There’s the Blood & Sand and Hemingway’s favorite, Death in the Afternoon. There’s the Corpse Reviver #2 and the Scorpion Bowl.

All darkly exotic and delicious as hell.

For me, though, the best in this category has always been the Mexican Firing Squad.

It’s a very simple shake of four ingredients: tequila, lime juice, bitters and grenadine.

That last ingredient has to be freshly made, however. None of that electric-red store bought garbage will do.

I can remember my very first one, back in 2008. I landed a job as a cocktail waitress in a tiny (and I mean tiny) cocktail bar in the bottom of Manhattan’s East Village called Louis 649.

It was originally a Jazz bar, but then morphed to a cocktail focus. It is sadly closed now, but was among that first wave of cocktail joints in America’s burgeoning fascination with pre-Prohibition libations. Suffice it to say, there were plenty of drinks that I’d never heard of on our menu at that time.

It was here that I really cut my teeth as a spirits writer, learning the histories and nuances of so many bottles and recipes, from Chartreuse liqueur to The Last Word cocktail.
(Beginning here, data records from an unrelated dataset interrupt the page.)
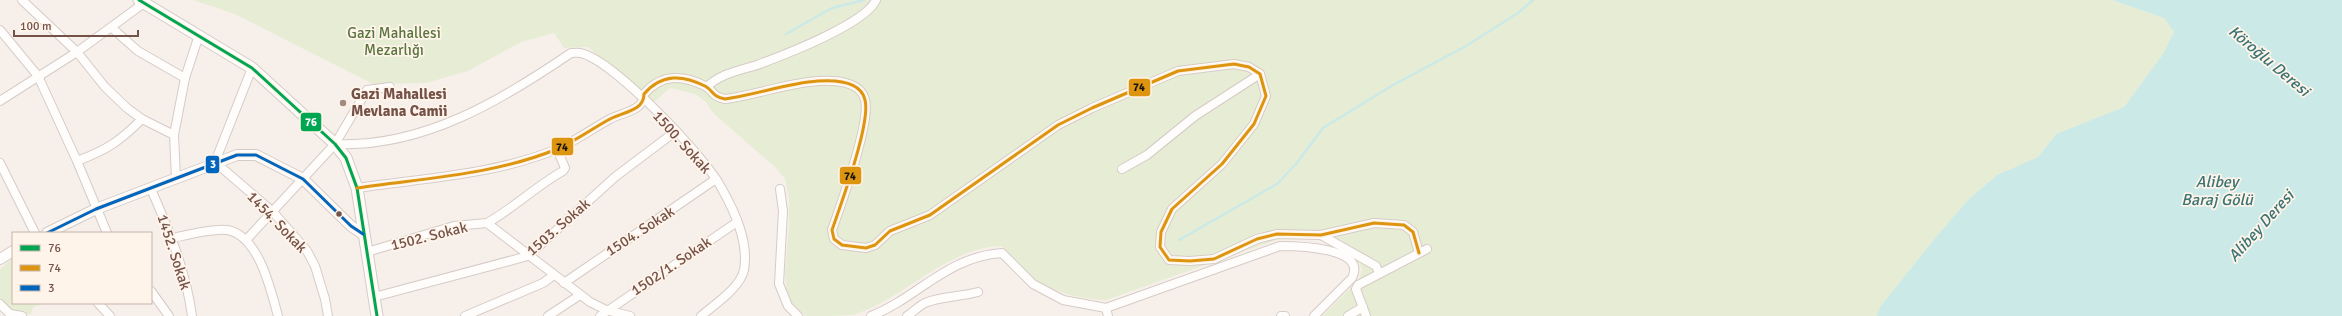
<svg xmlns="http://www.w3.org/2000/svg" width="2342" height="316" font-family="Signika,sans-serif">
  <rect width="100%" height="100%" fill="#f7f0ea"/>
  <g fill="#e6edd4">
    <path d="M193,0H2112L2164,18L2174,32L2163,54L2124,107L2056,134L2038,157L1997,175L1968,200L1936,237L1880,307L1877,316H1322L1359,280L1362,269C1347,239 1309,237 1279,239L1106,300C1081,299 1053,293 1032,277C1020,268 1013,254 1001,246C943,249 907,298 853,315C840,316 819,316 805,316L787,298L785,273L789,225V199L785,179L775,167L714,114L705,101L695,94L670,88L653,103L588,47L564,48L554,33L521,42L468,71L426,83L373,84L235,14Z"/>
    <path d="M13,258V303L44,304L33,307L31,314H18L0,302V269Z"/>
  </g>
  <path fill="#cbe9e7" d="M2112,0H2342V316H1877L1880,307L1936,237L1968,200L1997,175L2038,157L2056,134L2124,107L2163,54L2174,32L2164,18Z"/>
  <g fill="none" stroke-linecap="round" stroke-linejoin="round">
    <g stroke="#cbe9e7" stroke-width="2.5">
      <path d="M786,34L832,8L864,0"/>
      <path d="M1179,240L1277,184L1296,164L1323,128L1393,85L1466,46L1518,13L1533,0"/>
    </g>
    <defs>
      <g id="minor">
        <path d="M22,0L77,52L105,87L127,108L142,119L174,135"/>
        <path d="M112,28L138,51L185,78"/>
        <path d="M0,30L38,76L77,161L107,233"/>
        <path d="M252,68L215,162L273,212L307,251L315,266L325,299L328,316"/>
        <path d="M707,87C719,74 741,70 757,65C784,55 865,24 876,0"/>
        <path d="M0,101L77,52L144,3"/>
        <path d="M335,144C423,148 502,100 571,53C575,53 580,52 584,54C617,65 705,156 722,189C735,212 749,242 744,270C740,288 715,304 701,316"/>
        <path d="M77,161C107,150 120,141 142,119"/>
        <path d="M0,163L35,233"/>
        <path d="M1122,169L1147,155L1195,116L1260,74"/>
        <path d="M176,179L174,135L185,78L199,35"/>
        <path d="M357,188C424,178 494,175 557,149C576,141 593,128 610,119C623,112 644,111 644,94C662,73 683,75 705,86C714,91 711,96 725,99C756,95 787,83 818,81C834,80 861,81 865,100C871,123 841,204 832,230L834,239L842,245L866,248L875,245L890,231L930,215L1058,125L1092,108L1178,71L1234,64L1249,67L1260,74L1266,96L1254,124L1222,164L1172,209L1161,232L1160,247L1169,260L1190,261L1214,259L1257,239L1277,234L1321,235L1374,223L1404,225L1413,232L1419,253"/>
        <path d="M151,189C169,230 186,271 192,316"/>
        <path d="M780,189L783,211L779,284L788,306L798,316"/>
        <path d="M487,223C514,208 536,186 563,171L565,168L557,149"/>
        <path d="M1321,235L1376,266L1379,273"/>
        <path d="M173,238C187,235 213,228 227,230C259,235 271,291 278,316"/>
        <path d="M247,239L335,144L367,90L390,87"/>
        <path d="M367,252L454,226L487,223L590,302L606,310L630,316"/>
        <path d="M564,283L716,179"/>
        <path d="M151,291L169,316"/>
        <path d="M374,297L528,256L615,177L676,131"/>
        <path d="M98,303L110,316"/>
        <path d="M0,304L12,316"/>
        <path d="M1106,308L1108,316"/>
        <path d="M10,314L22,316"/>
        <path d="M465,316L543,283L554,275"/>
        <path d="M548,316L580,295"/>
        <path d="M600,316L737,222"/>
        <path d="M871,316C919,297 946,257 1002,253L1033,284L1063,300L1106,308L1280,246C1296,246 1368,247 1352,278L1314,316"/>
        <path d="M907,316C913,312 919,306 925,303C940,296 961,297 978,292"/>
        <path d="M1281,316H1285"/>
        <path d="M1348,316L1363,307"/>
        <path d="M1366,316L1356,289L1358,285L1427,249"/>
      </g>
      <g id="tertiary">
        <path d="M47,233L96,209L237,155H256L303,179L351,226L363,234"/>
        <path d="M0,259L13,251"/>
      </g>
      <path id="secondary" d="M139,0L252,68L335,144L346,158L357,188L377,316"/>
    </defs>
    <use href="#minor" stroke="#d6cbc6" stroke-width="10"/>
    <use href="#tertiary" stroke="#d6cbc6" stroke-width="12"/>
    <use href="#secondary" stroke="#d6cbc6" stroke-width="13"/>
    <use href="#minor" stroke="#fefdfc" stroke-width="8"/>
    <use href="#tertiary" stroke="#fefdfc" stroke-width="10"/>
    <use href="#secondary" stroke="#fefdfc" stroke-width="11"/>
    <defs>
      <path id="bus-1" d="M139,0L252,68L335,144L346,158L357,188L377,316"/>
      <path id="bus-2" d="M357,188C424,178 494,175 557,149C576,141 593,128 610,119C623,112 644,111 644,94C662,73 683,75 705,86C714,91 711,96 725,99C756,95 787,83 818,81C834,80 861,81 865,100C871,123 841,204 832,230L834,239L842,245L866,248L875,245L890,231L930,215L1058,125L1092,108L1178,71L1234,64L1249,67L1260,74L1266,96L1254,124L1222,164L1172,209L1161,232L1160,247L1169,260L1190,261L1214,259L1257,239L1277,234L1321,235L1374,223L1404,225L1413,232L1419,253"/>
      <path id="bus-3" d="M47,233L96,209L237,155H256L303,179L351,226L363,234"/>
    </defs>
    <use href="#bus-1" stroke="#fff4ea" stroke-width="6"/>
    <use href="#bus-2" stroke="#fff4ea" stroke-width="6"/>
    <use href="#bus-3" stroke="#fff4ea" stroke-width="6"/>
    <use href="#bus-1" stroke="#00a651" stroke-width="3"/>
    <use href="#bus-2" stroke="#dd950f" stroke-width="3"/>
    <use href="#bus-3" stroke="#0065bd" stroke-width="3"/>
  </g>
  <circle fill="#a28981" stroke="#fff4ea" stroke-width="1.5" cx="343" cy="103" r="4"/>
  <circle fill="#755249" stroke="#fff4ea" stroke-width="1.5" cx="339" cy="214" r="3.5"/>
  <g text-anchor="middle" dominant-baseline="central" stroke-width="3.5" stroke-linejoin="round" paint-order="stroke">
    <g font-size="15" fill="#58753e" stroke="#fff4ea">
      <text x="394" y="33">Gazi Mahallesi<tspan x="394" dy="17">Mezarlığı</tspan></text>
    </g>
    <g font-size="15" font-weight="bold" fill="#755249" stroke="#fff4ea" text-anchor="start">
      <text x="351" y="94">Gazi Mahallesi<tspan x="351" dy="17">Mevlana Camii</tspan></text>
    </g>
    <g font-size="15" fill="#755249" stroke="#fff4ea">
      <text transform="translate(682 142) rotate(48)">1500. Sokak</text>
      <text transform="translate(277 222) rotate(46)">1454. Sokak</text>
      <text transform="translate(558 227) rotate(-41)">1503. Sokak</text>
      <text transform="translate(640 231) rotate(-33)">1504. Sokak</text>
      <text transform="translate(429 236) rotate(-14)">1502. Sokak</text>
      <text transform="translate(174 252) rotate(72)">1452. Sokak</text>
      <text transform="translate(671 266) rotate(-34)">1502/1. Sokak</text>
    </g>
    <g font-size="16" font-style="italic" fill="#3a7474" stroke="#fff4ea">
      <text transform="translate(2269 61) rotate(40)">Köroğlu Deresi</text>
      <text x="2217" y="182">Alibey<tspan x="2217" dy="18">Baraj Gölü</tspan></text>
      <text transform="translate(2261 226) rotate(-48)">Alibey Deresi</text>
    </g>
  </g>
  <g stroke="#fff4ea" stroke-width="1.5">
    <rect x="1128" y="78" width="23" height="19" rx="4" fill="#dd950f"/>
    <rect x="300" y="112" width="22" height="20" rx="4" fill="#00a651"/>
    <rect x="551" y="137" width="23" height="19" rx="4" fill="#dd950f"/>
    <rect x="205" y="155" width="15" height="19" rx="4" fill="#0065bd"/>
    <rect x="839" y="166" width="23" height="19" rx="4" fill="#dd950f"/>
  </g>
  <g font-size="11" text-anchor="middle" font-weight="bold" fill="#fff">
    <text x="311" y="126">76</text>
    <text x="213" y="168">3</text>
  </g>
  <g font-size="11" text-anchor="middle" font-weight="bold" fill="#111">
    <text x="1139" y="91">74</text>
    <text x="562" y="151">74</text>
    <text x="850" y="180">74</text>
  </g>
  <rect x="12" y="232" width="140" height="72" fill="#fff4ea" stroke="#c8b3aa"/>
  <rect x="20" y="245" width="20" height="6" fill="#00a651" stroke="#c8b3aa"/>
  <text x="48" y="252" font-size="12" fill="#755249">76</text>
  <rect x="20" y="265" width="20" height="6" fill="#dd950f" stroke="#c8b3aa"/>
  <text x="48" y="272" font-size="12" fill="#755249">74</text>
  <rect x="20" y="285" width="20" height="6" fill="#0065bd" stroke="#c8b3aa"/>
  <text x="48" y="292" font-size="12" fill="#755249">3</text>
  <path d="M14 30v6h124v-6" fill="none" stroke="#755249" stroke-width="2"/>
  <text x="20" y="30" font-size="12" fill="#755249" stroke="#fff4ea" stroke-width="3" paint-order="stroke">100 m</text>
</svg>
Of our over-reaching 40-cocktail menu, the Mexican Firing Squad was instantly my favorite.

I went on to sell hundreds in the year that I worked there, initiating the masses in a drink that is always to me: Better than a Margarita, just as easy to make and ultimately very, very refreshing on a hot day. 

Where Margaritas can grow too sour after a few, this cocktail is quaffable for longer, helped by a balance of less-acidic pomegranate and the shining vegetal notes of a good, blanco tequila. It’s easy to batch for a party and wonderful poolside.

The history is fun, as well.

The Mexican Firing Squad was created in 1937 at The La Cucaracha Bar in Mexico City. Does it make me happy that my favorite cocktail comes from a Mexican bar where the menu featured a cockroach dressed in a tuxedo?

Yes. Yes, it does.

The recipe for the drink was first shared in print is byfamed world traveler, cocktail writer and historian Charles H. Baker, in his The Gentleman’s Companion: Being an Exotic Drinking Book Or, Around the World with Jigger, Beaker and Flask. That was published in 1947, and while you’ll find some modern recipes adding soda to create a highball version—for me, a Mexican Firing Squad is only ever perfect served in a rocks glass, sans bubbles.

Every time I drink one, I think back on long nights, slinging drinks and singing Sam Cooke with customers, in a tiny, tiny one-room bar in a bygone East Village.

I truly miss those days, but I rarely ever miss this drink. It’s easy enough to reach for the ingredients at home, or to wander down to The Elysian Bar in the Marigny neighborhood. They do a spot-on rendition.

To ensure your version sings (or, should we say ‘fires’), absolutely make your own grenadine.